Mama smiled and patted his hand. “I appreciate that, Chuck, but think. When the war is over there are going to be thousands of GIs looking for work. The jobs are going to go to them. Nobody is going to hire you or your brother instead of a veteran.”
The table was quiet for a moment as the truth about our situation sank in. Cookie toyed with her fork and gazed thoughtfully into the distance before speaking. “Are you sure it will take? The fields have never been cultivated. How do you know tobacco will even grow here?”
“Mr. Scholler's land is right next to ours, and his tobacco is fine,” I said. “The quality is pretty fair, and he gets a good price for it. Ours might be even better because the land has been lying fallow so long; the nutrients haven't been leeched out. Also, Mr. Scholler said we could use any of his equipment we need, tractors and everything, and we can use any space left over in his drying sheds. That would save us having to put out so much money up front.”
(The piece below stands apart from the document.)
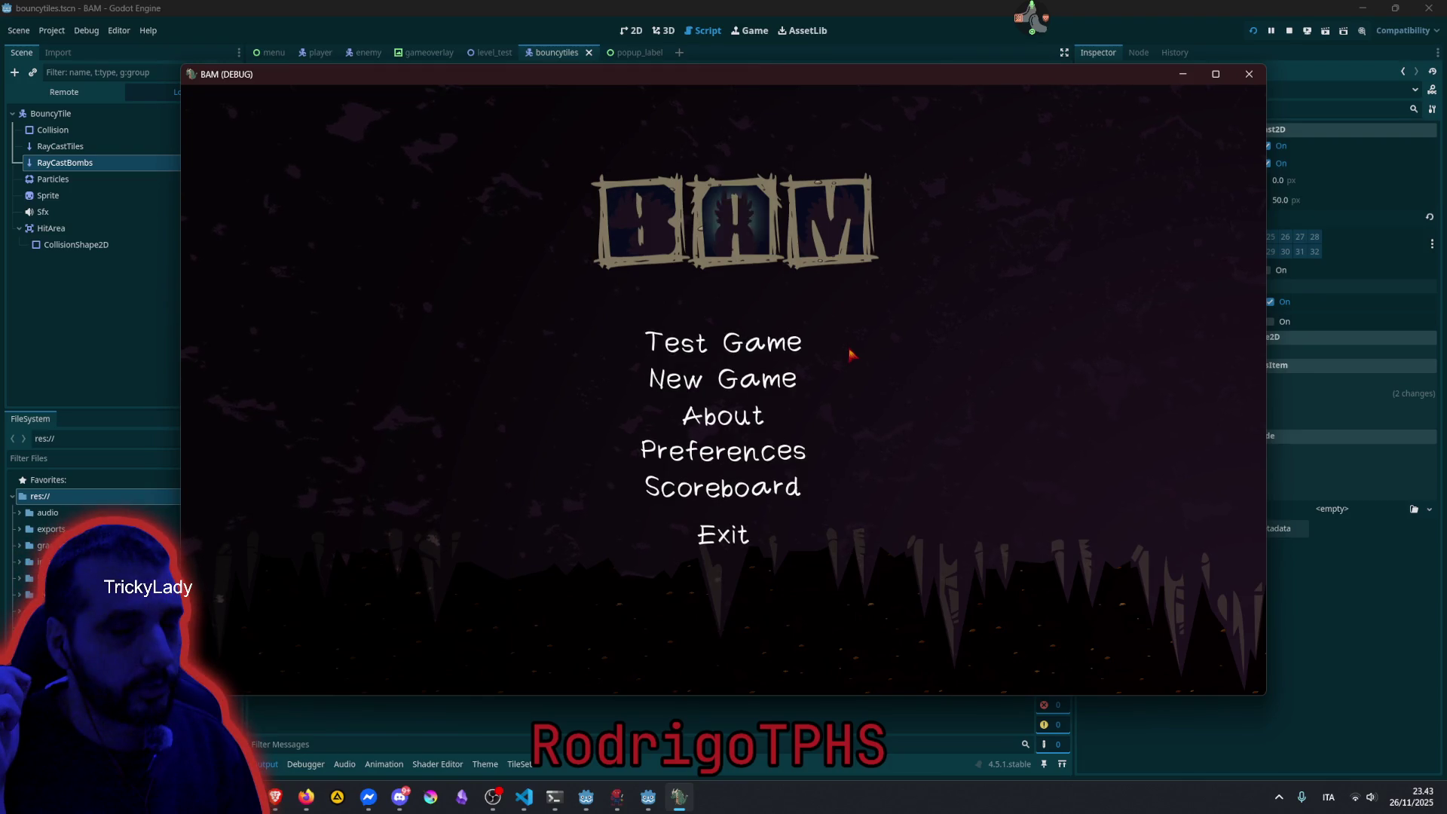
Start Test Game, drop a bomb, then after respawning drop two more beside the boulder.
click(816, 357)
Chuck scratched his head, considering. “We got, say, fifteen acres out there. You want to plant all of it?” I nodded. “That means we'd still have to build at least one shed. How are we going to do that?”
“Well, I thought you and Chip could handle that part. You're so handy with tools and all.”
Chip was doubtful. “Yeah, but it's going to take some real money to buy lumber for a shed. Where are we going to get that kind of cash?”
I bit my lip. I didn't know exactly how this was all going to work, it was true. Still, something deep in me said we could do it, but only if we all pulled together. I had to convince them.
Junior made a sucking sound with his teeth and said, “Well, I don't think we need to worry about money to build a shed just yet. Let's just cross the bridge when we come to it.”
A little thrill of excitement jolted me. If Junior was for the idea, the rest of the family would get on board, I was certain. And it was so long since Junior had been for anything!
He spent his days sitting in chairs, reading or pretending to read, repeatedly opening and closing the cover of the pocket watch that Papa had left to him in his will, as if hoping that this time the clock face would show that hours had mysteriously passed and another day would soon be over. He didn't speak unless spoken to. His conversations were short, obligatory, and confined to bare, immediate exchanges of domestic necessity. He didn't want to talk about the future, or the past.
Mama said we needed to give him time, and I did. I still wore the garnet ring he'd given me, but we never spoke of it. I didn't press him. It didn't matter. It wasn't fulfillment of promise I was seeking from him, just ... I don't know. Just the barest acknowledgement that he was still in there somewhere, a reassurance that Hitler had not been able to kill every man I loved.